Once you have found the response variable, you need to set aside a sample to train your model and collect the data that you will use as input attributes for your modeling process. If you have never worked with sampling, a general rule of thumb is to set aside about 15% of the records for the training sample and the rest for validation. As far as the data is concerned, you don't need to worry about knowing in advance which data will be relevant. All modern modeling tools offer mechanisms for feature selection , so focus on getting as much input data as possible and let the tool filter out the ones that are really relevant.
This is when BigDataCorp comes in, when collecting data to build models. After receiving a sample, we enrich the data and return the attributes to feed your modeling tool. For this sample, it is important that you separate, in addition to the person or company identifier, the reference date of the operation, that is, when you analyzed that proposal. With this, we can return the data as it was on that date. This is essential, because today's information may be very different from what it was in the past, producing completely different results.
Once we receive the sample, we enrich it and return the data. From there, you can operate on the data in your own model building environment, with the tool(s) of your choice, and evaluate which of the data we provide adds the most value to your decision.
Results and challenges
The results are obviously diverse and vary according to the nature of each client, but in general we have seen consistent gains in our clients' models when they combine our alternative data with the traditional information they are already using. This gain can happen in KS, where we have seen gains of 2 to 20 points in different clients, or in cost, maintaining a similar result, but with attributes that cost much less than traditional data.
In the case of models built solely with our data, we know that it is possible to achieve results that are as good as, or even better than, the off-the-shelf models offered by credit bureaus. The great advantage we bring in this case is a huge cost reduction for customers.
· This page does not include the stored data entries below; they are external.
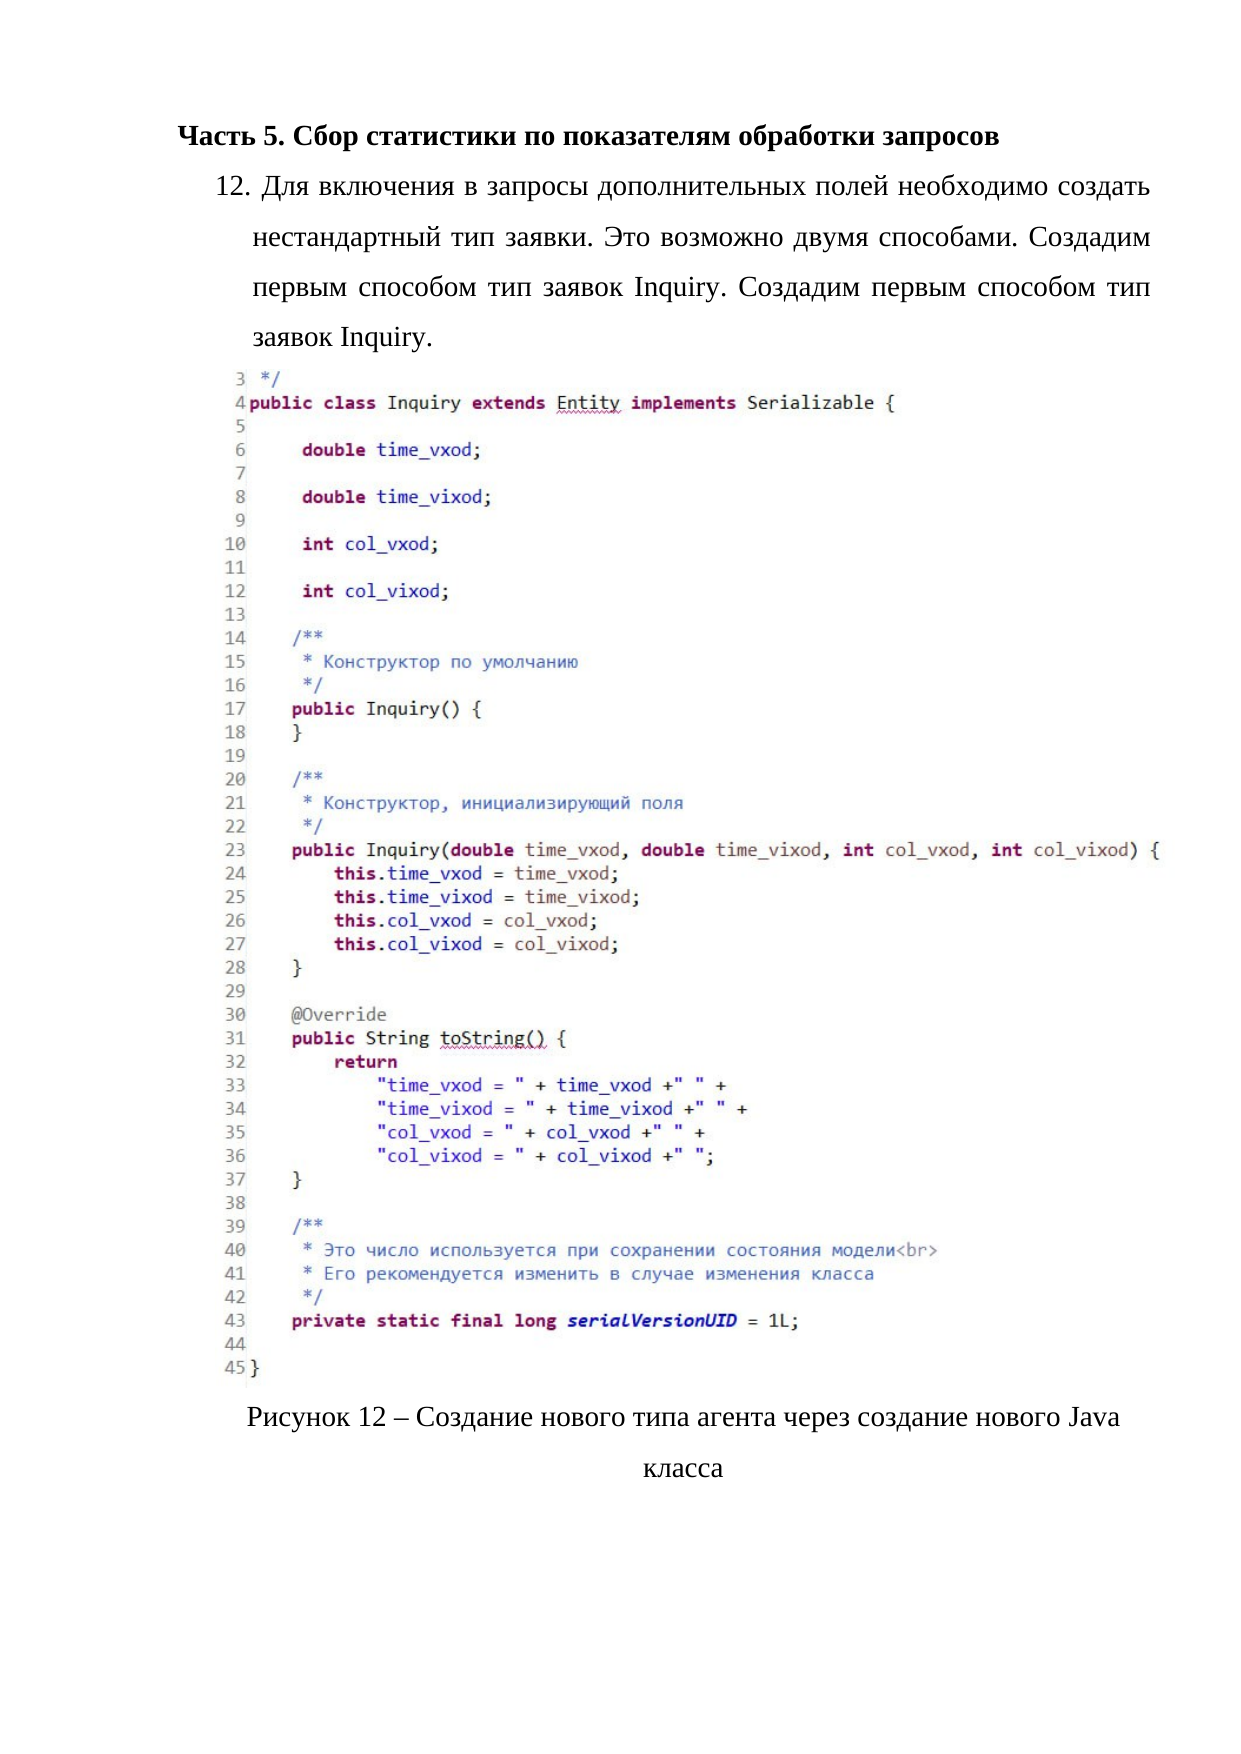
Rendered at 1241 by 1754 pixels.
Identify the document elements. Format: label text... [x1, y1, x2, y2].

list Для включения в запросы дополнительных полей необходимо создать нестандартный тип заявки. Это возможно двумя способами. Создадим первым способом тип заявок Inquiry. Создадим первым способом тип заявок Inquiry. [215, 168, 1152, 353]
text Рисунок 12 – Создание нового типа агента через создание нового Java класса [215, 1399, 1152, 1483]
subtitle Часть 5. Сбор статистики по показателям обработки запросов [177, 118, 1152, 152]
picture [214, 369, 1190, 1388]
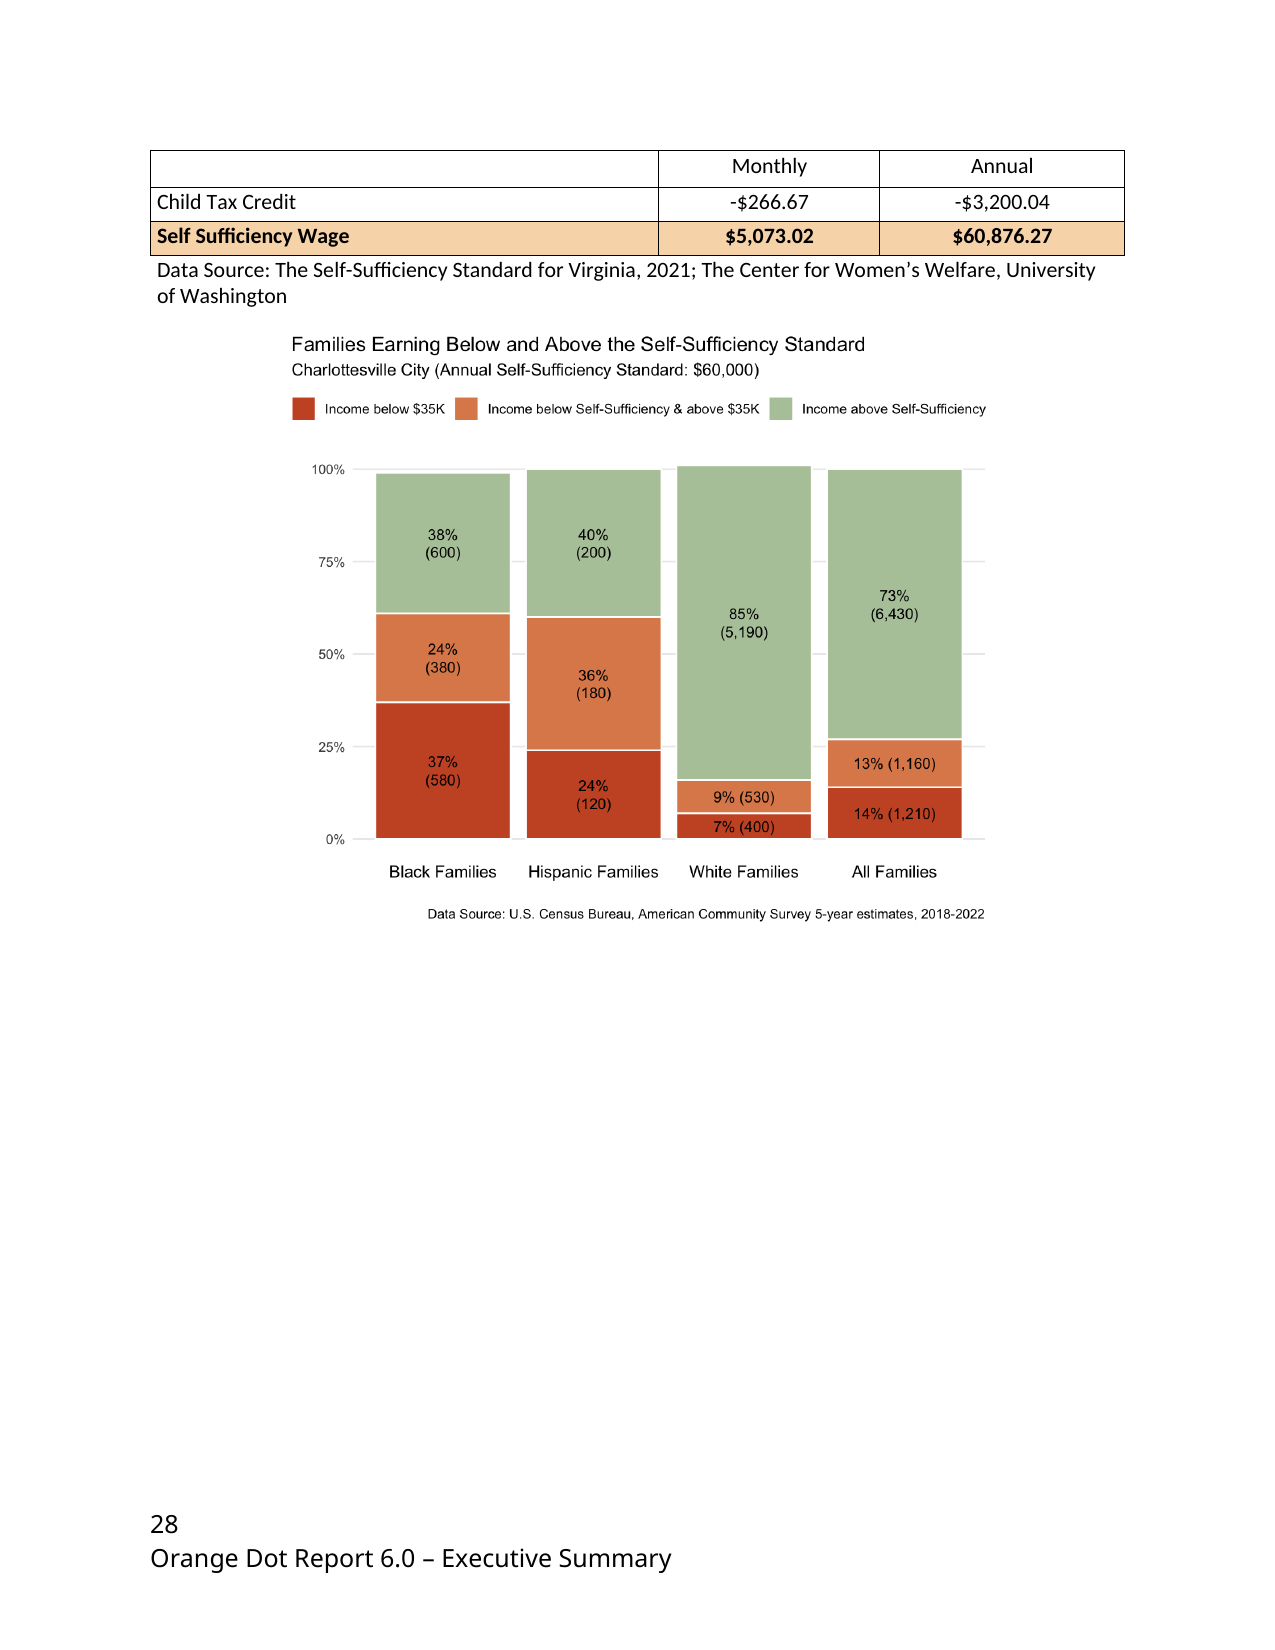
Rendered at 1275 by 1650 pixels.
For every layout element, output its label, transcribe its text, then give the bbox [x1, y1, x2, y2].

table_header [151, 151, 658, 187]
table_cell Data Source: The Self-Sufficiency Standard for Virginia, 2021; The Center for Women’s Welfare, University of Washington [151, 256, 1124, 316]
table_header Monthly [659, 151, 879, 187]
table_cell $60,876.27 [880, 222, 1124, 255]
table_cell $5,073.02 [659, 222, 879, 255]
table_header Annual [880, 151, 1124, 187]
table_cell -$266.67 [659, 188, 879, 221]
table_cell Child Tax Credit [151, 188, 658, 221]
table_cell Self Sufficiency Wage [151, 222, 658, 255]
picture [283, 328, 993, 929]
table_cell -$3,200.04 [880, 188, 1124, 221]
Regardless of the results achieved, the challenges faced by clients in the process of modeling with alternative data are always the same. First, there is a difficulty in processing the information itself. The great advantage of the information we present is its complexity, the number of attributes related to each record and, in some cases, the multiple records associated with each individual entity. All this volume of data usually needs to be pre-processed to generate more structured attributes that can be placed directly into the models, which can be a challenge for those who are not experienced with this type of work.
The second major challenge is related to coverage. Alternative data, by definition, speaks of characteristics that traditional data does not cover. Some of this data can have a huge impact on models, but because it has low coverage, it ends up being discarded. Imagine, for example, knowing which college a person attended . Obviously, this attribute has great predictive power when we talk about financial capacity, but it only exists for a small percentage of the population. If your modeling process is not prepared to work with low-coverage attributes, it ends up being discarded.